══ Document section ══
As a means of explaining his lack of interest in the DSM, which Jarvis calls "nonnews," the BuzzMachine blogger says everyone knew that WMD was not the reason the Bushists invaded Iraq. Jarvis is a liberal Democrat who was mugged by 9/11; he's now an apologist for the phony "War on Terror." Here is how he would have advised the Bushists to justify the invasion:


http://www.buzzmachine.com/archives/2005_06_20.html#009893

1. He should have said that he needed to finish his dad's job (and clean up his mess) and get rid of the tyrant we let stay in power to murder his own people. This is the humanitarian -- yes, liberal -- justification for war that is harder to argue against, harder to undercut.

2. After 9/11, he should have said he'd follow the Tom Friedman doctrine (and blame him for it): We have to find a foothold for democracy in the Middle East and why not Iraq?
═══
● Tasks to carry out
• 1. In the excerpt about Jarvis and the invasion of Iraq, what does Jarvis call the DSM?
• 2. Can you transcribe everything in the excerpt about Jarvis and the invasion of Iraq from "http://www.buzzmachine.com/archives/2005_06_20.html#009893" down to "harder to undercut."?
══ Material provided ══
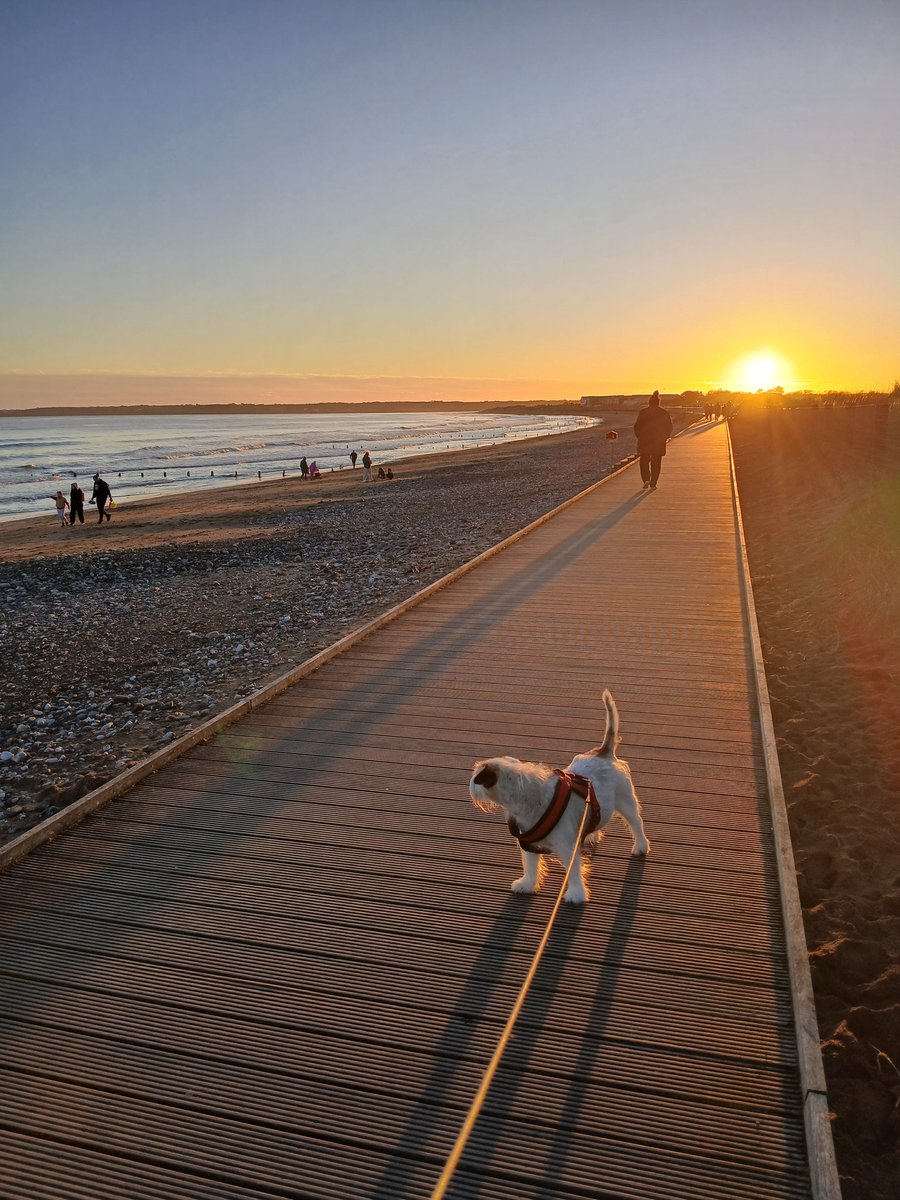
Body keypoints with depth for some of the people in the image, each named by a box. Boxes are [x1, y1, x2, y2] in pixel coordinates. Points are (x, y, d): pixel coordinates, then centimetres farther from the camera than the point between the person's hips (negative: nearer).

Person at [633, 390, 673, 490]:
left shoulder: (643, 412, -4)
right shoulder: (664, 413, 1)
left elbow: (637, 426, -4)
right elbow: (669, 426, 3)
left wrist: (639, 436, 10)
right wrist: (665, 437, 16)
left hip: (644, 441, -1)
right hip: (659, 442, 1)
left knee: (644, 461, 13)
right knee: (656, 463, 8)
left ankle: (646, 479, -7)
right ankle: (653, 484, 4)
═══
● Solutions to each task
• 1. He calls it "nonnews."

• 2.
http://www.buzzmachine.com/archives/2005_06_20.html#009893

1. He should have said that he needed to finish his dad's job (and clean up his mess) and get rid of the tyrant we let stay in power to murder his own people. This is the humanitarian -- yes, liberal -- justification for war that is harder to argue against, harder to undercut.